Sunday, 14 September 2014

Probing the brain? A "Syai" perspective on the old mind/ body controversy.

Before birth there are only the rudiments of connections between the brain-cells with each other and the rest of the body. At the time of a viable birth, when the organism begins to breath the outside air,  an explosion occurs that could be likened to "the Big Bang". It could also be regarded as the beginning of the entrance of the mind into brain, body, that locality of the living environment - even properly into the Universe itself.

Our present bio-science would (I think) have to go along with the above, despite the difficulty of defining in scientific terms what is meant by the mind.  For reasons that are easily understood - mostly to do with emotions - the prospective parent often finds it hard to understand what kind of an organism the "unborn child" is. Bio-science has to be more objective about this. Scientist's job is also to look into a wider context of social health and humanity's future, and not be swayed by falling foul of popular sentiment and the views of religious propagandists.

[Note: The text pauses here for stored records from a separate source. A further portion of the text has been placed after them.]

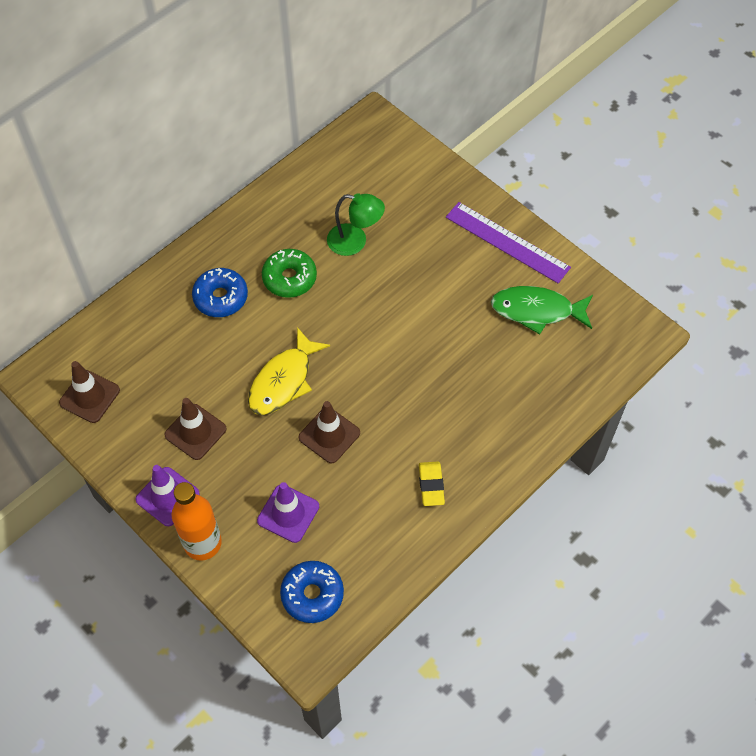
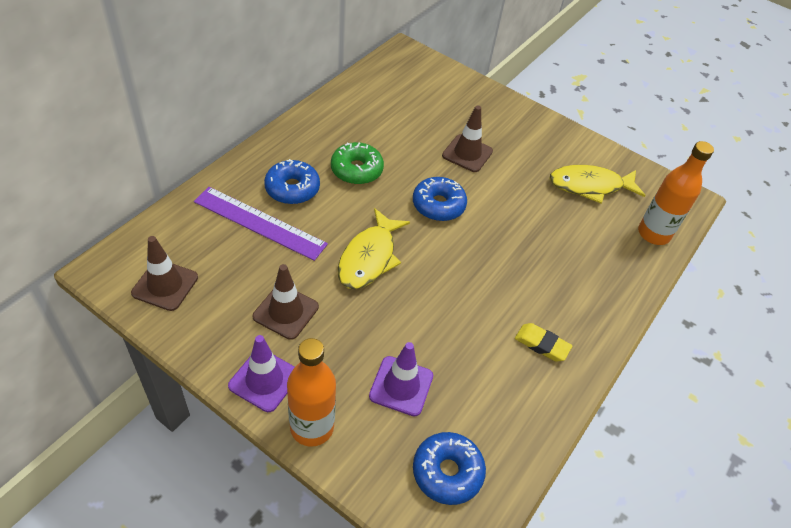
camera: 15 degrees left, 10 degrees down
(329, 435) = (426, 304): brown traffic cone -> brown traffic cone (467, 153)
(355, 242) = (411, 139): green lamp -> none
(366, 325) = (438, 205): none -> blue donut
(431, 485) = (542, 344): yellow eraser -> yellow eraser turned 45 degrees counterclockwise
(507, 242) = (546, 135): purple ruler -> purple ruler (260, 223)
(536, 310) = (590, 186): green fish -> yellow fish
(588, 373) = (653, 234): none -> orange bottle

Nevertheless, philosophers and theologians need to correct the tendency in science to down-play or even dismiss the concept of the mind. The mind is not just a spiritual concept. It is necessary to make sense of knowledge.  Like (but unlike) the brain, the mind has a structure; a structure which psychologists like Freud have from long ago been trying to probe into and map. What is the special difficulty of this? It is that the mind is, as it were, a meta-structured unstable non-material thing, produced from the physically examinable structure of the brain and body and the whole hard-to-fathom, life-enabling environment. As such, it produces the abstract, but dynamic structures of our ways of thinking and shifting emotions.

A philosophically apparent absurdity is the attempt to by-pass the mind. That dead-end was pursued by some in the behaviourist school. Our brain certainly has a vital part to play in our human curiosity to examine and understand the brain, the body, and all that surrounds it.  However, without the mind's abstractive development of pattern, picture and explanation, the activity of the brain (and body) in probing the secrets of the brain would be as vacuous as one mirror confronting another.The mind is not centred in the physical brain despite the fact that the brain is its "starting engine", playing a primary role. The secondary role is played by the rest of the body. But there is still a tertiary role that is of the utmost importance. It is the whole surrounding biosphere of our life-home, the Earth.

Home-sickness? To get the feeling of just how real  the h(r)uman mind-and-soul is, you might try a stint of living in a physically life-sustaining bubble on Mars.